Laser photocoagulation for wet AMD is associated with an increased risk for acute visual acuity loss (3 months after the procedure) but, as described earlier, is associated with a reduced risk for visual acuity loss at two years. Verteporfin carries an initial risk for acute visual acuity loss and a greater risk for back pain related to the infusion. Harms associated with intravitreal injections of vascular endothelial growth factor inhibitors include endophthalmitis, uveitis, increased intraocular pressure, traumatic cataract and retinal detachment; studies report no associations with hypertension or thromboembolic events.
In the highest-quality trial, universal vision screening identified about 10 times more patients with vision impairment and correctable vision impairment than targeted screening, yet found no difference in the rate of visual acuity worse than 20/60 after 3- to 5-year follow-up. As in the previous USPSTF evidence synthesis, no direct evidence indicates that screening for vision impairment in older adults in primary care settings is associated with improved clinical outcomes. Limited data from one trial reported that vision screening by an optometrist may be associated with an increased risk for falls, possibly because of the need to adjust to the vision correction or increased activities that may predispose to falls.

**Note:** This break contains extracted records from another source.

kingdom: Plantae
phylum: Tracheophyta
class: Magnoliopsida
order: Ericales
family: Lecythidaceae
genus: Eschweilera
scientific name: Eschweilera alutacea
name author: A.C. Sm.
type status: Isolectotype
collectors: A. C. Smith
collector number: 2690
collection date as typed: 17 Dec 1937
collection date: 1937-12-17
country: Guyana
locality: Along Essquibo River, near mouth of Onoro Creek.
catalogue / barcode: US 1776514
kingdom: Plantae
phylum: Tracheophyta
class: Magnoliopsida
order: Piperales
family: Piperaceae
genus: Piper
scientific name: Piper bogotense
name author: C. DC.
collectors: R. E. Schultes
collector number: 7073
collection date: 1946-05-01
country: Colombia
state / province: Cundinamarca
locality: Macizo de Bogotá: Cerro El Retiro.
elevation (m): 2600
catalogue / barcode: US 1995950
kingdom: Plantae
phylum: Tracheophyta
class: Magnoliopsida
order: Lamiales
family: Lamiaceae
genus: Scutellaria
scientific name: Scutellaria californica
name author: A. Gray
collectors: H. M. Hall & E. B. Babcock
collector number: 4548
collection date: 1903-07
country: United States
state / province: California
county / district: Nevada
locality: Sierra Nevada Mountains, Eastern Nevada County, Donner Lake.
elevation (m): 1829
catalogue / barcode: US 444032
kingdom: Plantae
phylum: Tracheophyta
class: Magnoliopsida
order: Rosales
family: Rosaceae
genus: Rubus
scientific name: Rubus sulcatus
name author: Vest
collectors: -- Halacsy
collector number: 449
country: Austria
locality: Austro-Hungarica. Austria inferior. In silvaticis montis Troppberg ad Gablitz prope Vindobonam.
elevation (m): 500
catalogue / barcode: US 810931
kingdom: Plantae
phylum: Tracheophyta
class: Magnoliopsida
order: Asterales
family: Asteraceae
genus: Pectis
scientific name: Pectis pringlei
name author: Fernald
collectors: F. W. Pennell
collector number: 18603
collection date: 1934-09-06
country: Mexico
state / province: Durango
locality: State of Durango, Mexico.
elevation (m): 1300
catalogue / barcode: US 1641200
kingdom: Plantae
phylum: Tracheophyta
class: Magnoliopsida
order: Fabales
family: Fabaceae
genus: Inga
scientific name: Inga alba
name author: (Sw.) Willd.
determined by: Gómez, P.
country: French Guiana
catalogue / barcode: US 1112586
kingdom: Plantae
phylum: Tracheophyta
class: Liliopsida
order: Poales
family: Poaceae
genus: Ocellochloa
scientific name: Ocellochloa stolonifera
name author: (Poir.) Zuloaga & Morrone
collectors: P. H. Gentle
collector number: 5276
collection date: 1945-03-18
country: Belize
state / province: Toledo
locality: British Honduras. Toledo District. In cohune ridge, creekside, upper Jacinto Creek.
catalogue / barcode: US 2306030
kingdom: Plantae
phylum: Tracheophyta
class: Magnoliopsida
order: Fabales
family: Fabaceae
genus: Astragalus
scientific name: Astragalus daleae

Although visual acuity testing is adequate for identifying refractive errors, it might be inadequate for identifying early AMD or early cataracts. Effective treatments are available for uncorrected refractive error, cataracts and AMD. Overall harms seem to be small; however, many of the treatments carry a small risk for serious complications, including acute visual loss.
Although treatments that entail little harm can correct impaired visual acuity, limited evidence is available on the effect of screening and treatment on quality of life, overall functioning and vision-related functioning, especially in older adults without self-perceived visual problems. This lack of evidence prevents the USPSTF from assessing the magnitude of net benefit for screening for visual acuity impairment.”